Nella ricerca emerge una chiara polarizzazione tra alta e bassa capacità di spesa. Rispetto al 2010, nel 2011 sono passate dal 43 al 46% le strutture sanitarie con un budget Ict al di sotto di 1 milione di euro e dal 37 al 40% quelle che dispongono di oltre 2,5 milioni di euro.

Le strutture sanitarie ad alto budget Ict nell'83% dei casi sono concentrate nel Nord Italia, solo l'11% nel Centro e il 6% nel Sud e Isole.

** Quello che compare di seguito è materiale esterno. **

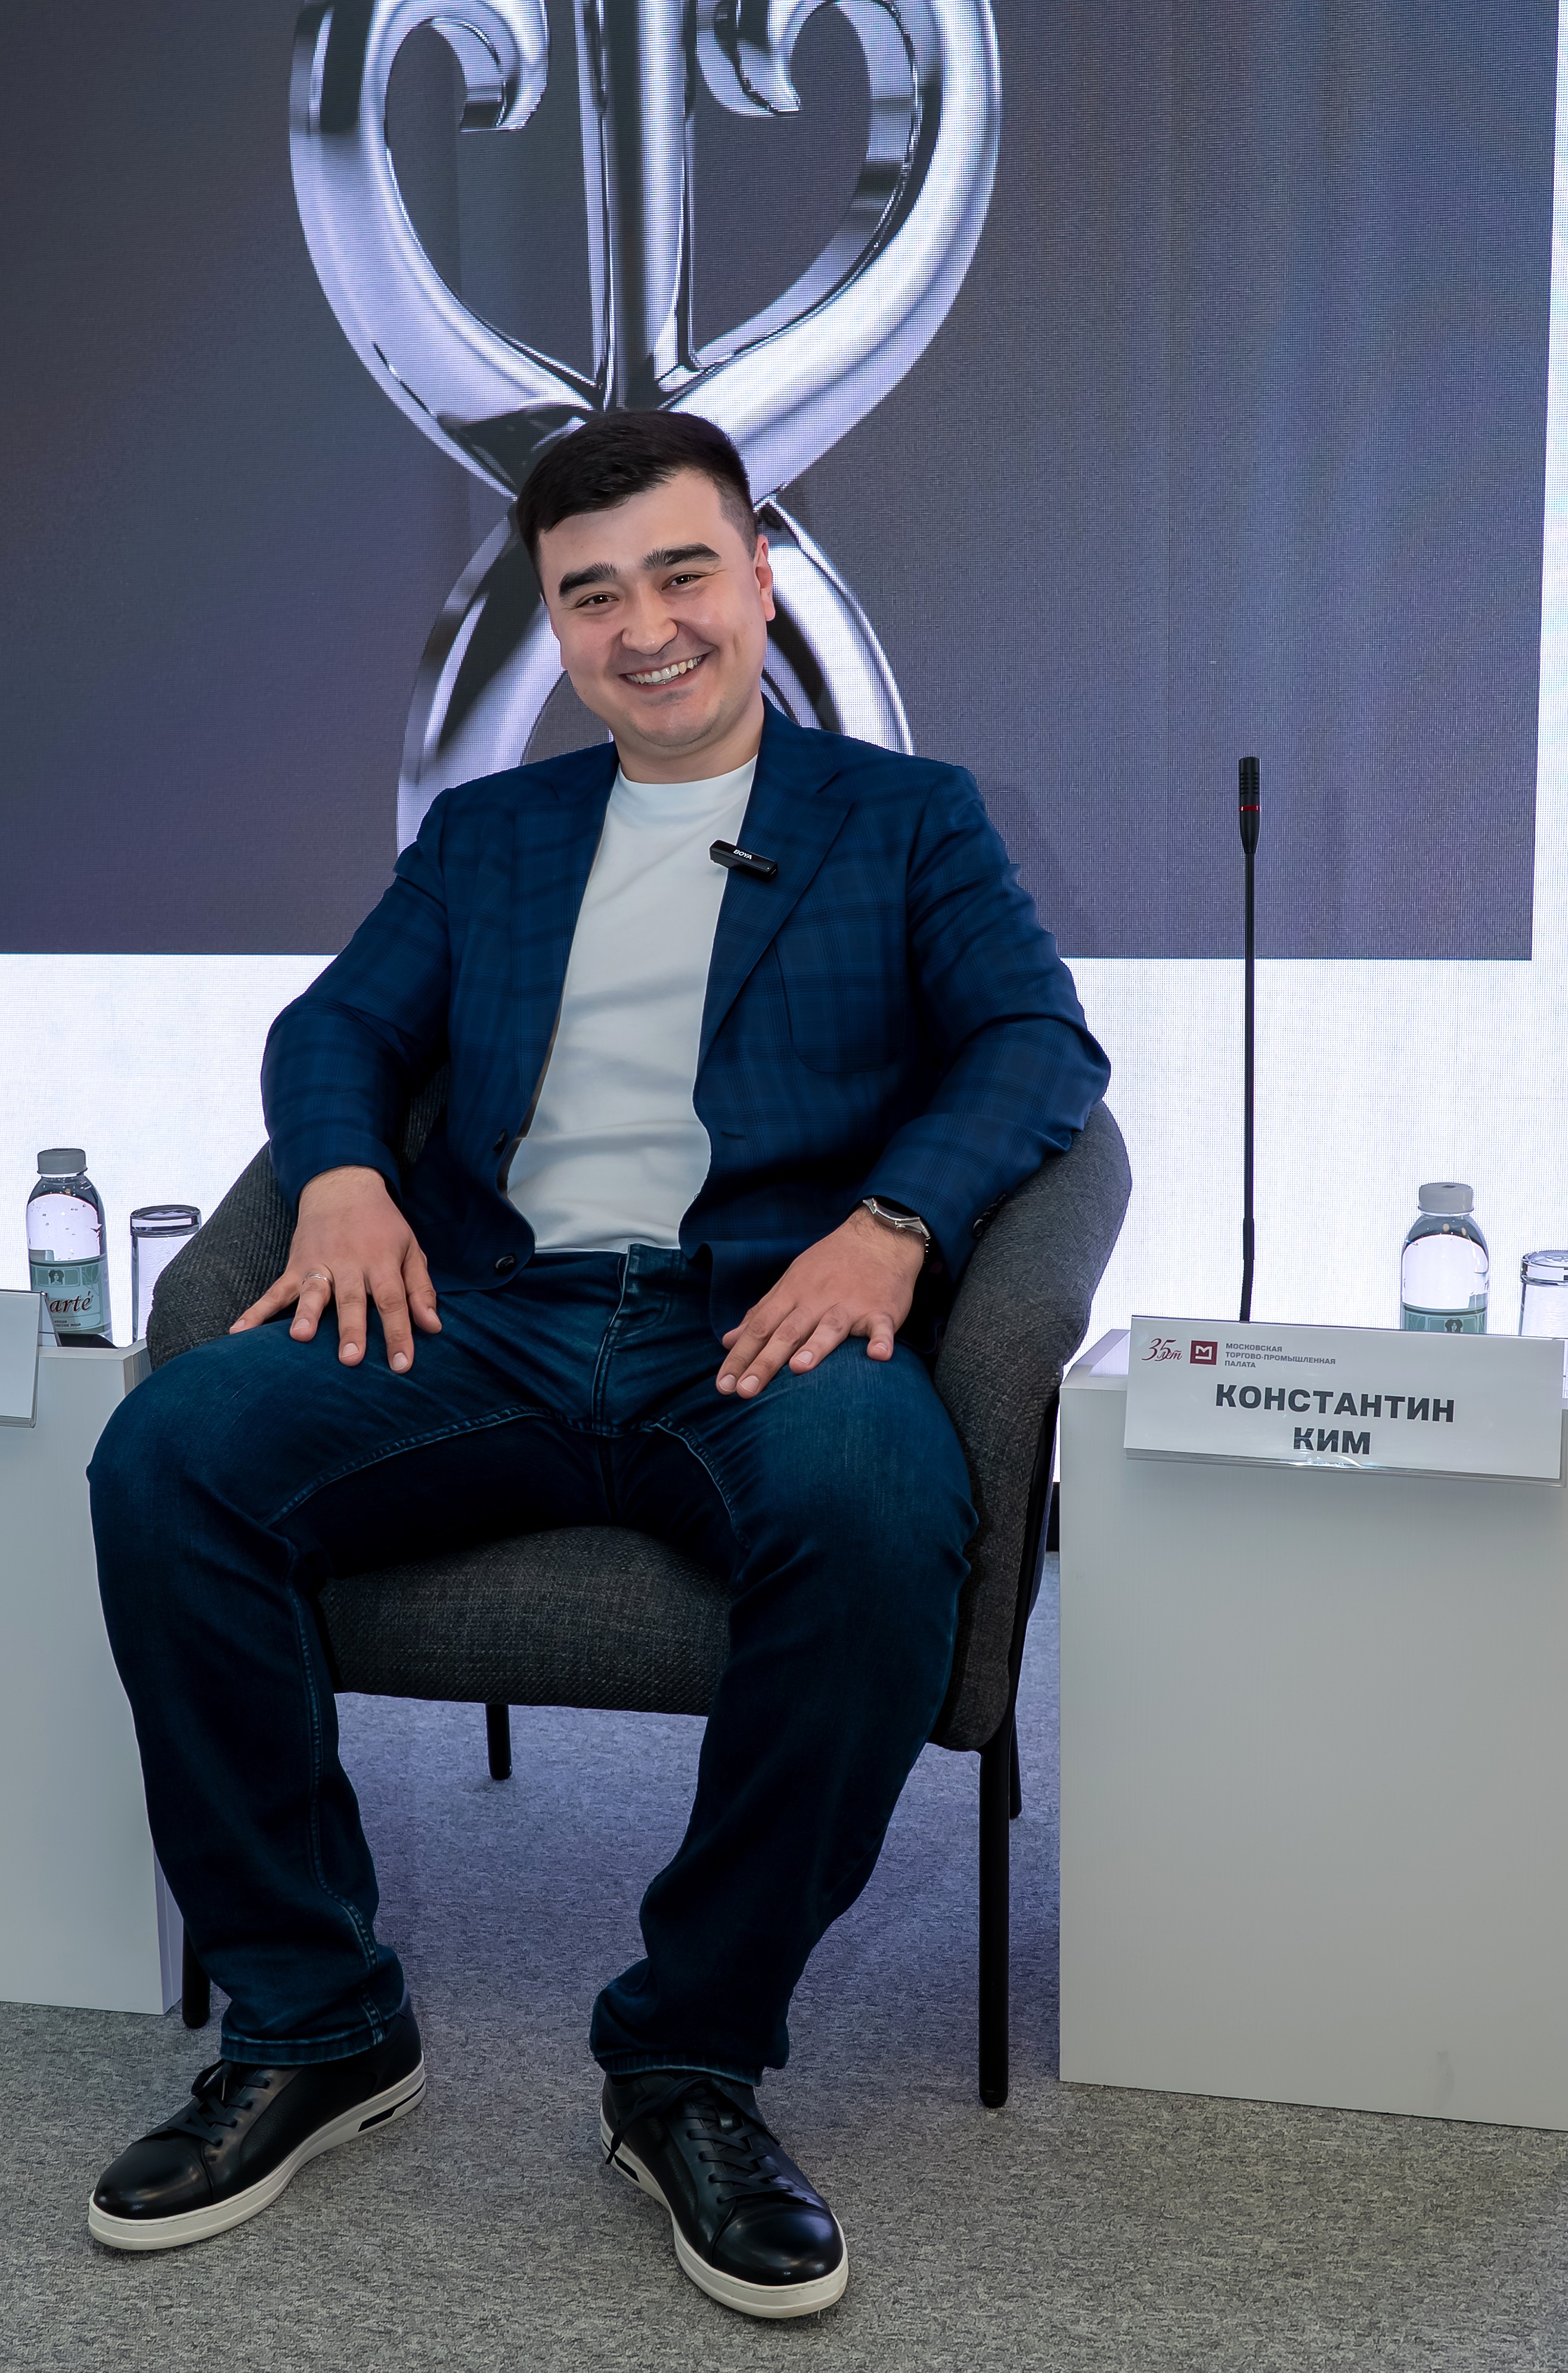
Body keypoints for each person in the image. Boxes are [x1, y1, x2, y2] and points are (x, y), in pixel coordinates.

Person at [85, 411, 1109, 2315]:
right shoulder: (489, 835)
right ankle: (313, 2015)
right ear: (553, 623)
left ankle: (686, 2057)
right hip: (492, 1313)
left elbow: (1037, 1048)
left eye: (683, 572)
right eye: (593, 593)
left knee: (881, 1504)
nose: (647, 628)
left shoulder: (908, 818)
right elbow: (335, 1030)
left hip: (764, 1316)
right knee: (171, 1453)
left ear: (762, 576)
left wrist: (894, 1223)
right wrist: (340, 1177)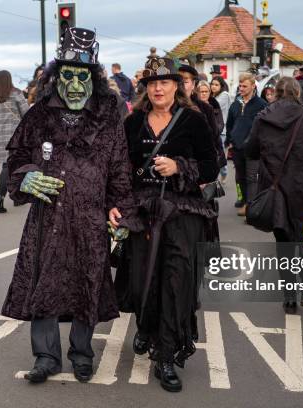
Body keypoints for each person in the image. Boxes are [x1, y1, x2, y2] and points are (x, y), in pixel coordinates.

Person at [1, 27, 136, 385]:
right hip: (48, 217)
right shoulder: (39, 114)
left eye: (82, 76)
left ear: (94, 79)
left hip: (91, 217)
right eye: (67, 76)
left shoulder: (109, 116)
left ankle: (81, 353)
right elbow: (14, 158)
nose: (75, 84)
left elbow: (120, 167)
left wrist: (120, 209)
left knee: (87, 283)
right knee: (43, 284)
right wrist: (26, 176)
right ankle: (45, 356)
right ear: (54, 78)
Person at [115, 56, 219, 393]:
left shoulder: (193, 120)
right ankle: (145, 327)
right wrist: (117, 204)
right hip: (143, 213)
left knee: (175, 281)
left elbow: (211, 165)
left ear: (177, 86)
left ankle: (166, 355)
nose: (158, 88)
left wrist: (178, 166)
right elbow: (119, 168)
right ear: (146, 88)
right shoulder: (132, 123)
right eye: (152, 83)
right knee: (144, 279)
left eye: (165, 82)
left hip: (181, 212)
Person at [243, 77, 303, 314]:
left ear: (275, 94)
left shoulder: (262, 119)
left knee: (283, 242)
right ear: (298, 94)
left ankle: (289, 296)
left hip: (276, 189)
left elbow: (249, 150)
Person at [225, 73, 267, 214]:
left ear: (253, 86)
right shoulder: (235, 104)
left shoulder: (261, 105)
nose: (241, 88)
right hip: (237, 147)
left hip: (253, 147)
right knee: (239, 176)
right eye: (240, 85)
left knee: (251, 177)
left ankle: (251, 206)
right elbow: (230, 124)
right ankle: (243, 199)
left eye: (244, 86)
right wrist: (229, 140)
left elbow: (264, 127)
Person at [0, 70, 30, 213]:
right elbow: (26, 114)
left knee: (12, 166)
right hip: (13, 135)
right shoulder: (16, 94)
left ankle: (16, 197)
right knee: (9, 166)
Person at [211, 76, 231, 182]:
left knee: (220, 155)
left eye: (216, 85)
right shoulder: (212, 96)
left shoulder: (224, 95)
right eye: (212, 84)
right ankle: (217, 176)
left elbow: (213, 105)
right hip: (213, 130)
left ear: (221, 86)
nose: (213, 87)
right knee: (215, 155)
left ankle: (223, 173)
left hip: (221, 130)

Il confronto nelle diverse regioni italiane tra efficienza, misurata in termini di spesa pubblica sanitaria pro capite, e qualità dei servizi, misurata in termini di soddisfazione dei cittadini, mostra inoltre come Lombardia, Veneto, Emilia Romagna e Piemonte siano caratterizzate al tempo stesso da elevata qualità percepita e bassi costi per il cittadino, mentre al contrario regioni come Lazio e Molise siano caratterizzate da elevati costi per il cittadino e scarsa qualità dei servizi. È possibile quindi dividere le regioni italiane in quattro categorie:

- Virtuose: Lombardia, Veneto, Emilia Romagna e Piemonte. Hanno già livelli elevati di budget Ict, ma dovranno continuare a investire in Ict per garantire un’innovazione sostenibile del sistema sanitario;
- Poco virtuose: Lazio e Molise. L’ICT, oggi molto poco sfruttata, deve essere utilizzata per abilitare una trasformazione radicale del sistema sanitario;

- Alta qualità e alti costi: Trentino Alto Adige, Friuli, Valle d’Aosta e Liguria. L’innovazione Ict deve servire per migliorare l’efficienza e porre i costi sotto controllo;

- Bassi costi e bassa qualità del servizio: le altre regioni. L'innovazione in ICT deve migliorare l’efficacia e la qualità percepita.

Gli ambiti “strategici”, con alta maturità e per cui sono previsti ulteriori investimenti nei prossimi tre anni, per gli investimenti Ict in Sanità sono soprattutto la cartella clinica elettronica (Cce), la gestione amministrativa e i sistemi di integrazione con il fascicolo sanitario elettronico. Sono da considerare invece ambiti “consolidati” la gestione delle risorse umane e i sistemi di business intelligence, per cui si sono raggiunti alti livelli di maturità ma non si prevedono per il futuro ulteriori investimenti rilevanti.

Al contrario, la gestione informatizzata dei farmaci e il supporto alla relazione con il paziente sono ambiti “emergenti”: non hanno ancora raggiunto un notevole sviluppo ma si prevedono elevati investimenti per il futuro. Infine, sono ancora marginali nella prospettiva delle strutture sanitarie i sistemi di clinical governance, la conservazione sostitutiva, la medicina sul territorio e la fatturazione elettronica, per i quali sono bassi sia la maturità attuale che gli investimenti previsti.

La volontà di fare innovazione in Sanità si scontra però in Italia con la presenza di una governance frammentata e spesso inefficace. La responsabilità della gestione della Sanità in Italia è infatti suddivisa in una rete a più livelli di attori autonomi, i cui comportamenti si influenzano reciprocamente. Capita spesso, così, che un’innovazione possibile non trovi applicazione a causa della mancanza di un “autore” che dal punto di vista organizzativo prenda l’iniziativa, assumendosi oneri e responsabilità.

“La ricerca evidenzia la necessità di una governance condivisa - conclude Corso – capace di incentivare e favorire sia il coinvolgimento verso i livelli più bassi sia la disponibilità verso quelli più alti, insieme alla collaborazione con gli attori dello stesso livello. Bisogna evitare di perdere altro tempo nell’attesa di un intervento provvidenziale, una sorta di ‘deus ex machina’ che possa intervenire dall’alto e ristabilire il corretto equilibrio tra le parti – conclude Corso -. Ciascuno, dalle Istituzioni nazionali e sovranazionali alle Regioni, alle strutture sanitarie, fino ai singoli operatori della Sanità, deve impegnarsi al proprio livello a giocare il ruolo che gli compete in un sistema che per sopravvivere è condannato a innovare. Senza uno sforzo concreto da parte di tutti questi attori per una governance condivisa, l’innovazione Ict in Sanità rischia di rimanere per sempre in cerca d’autore”.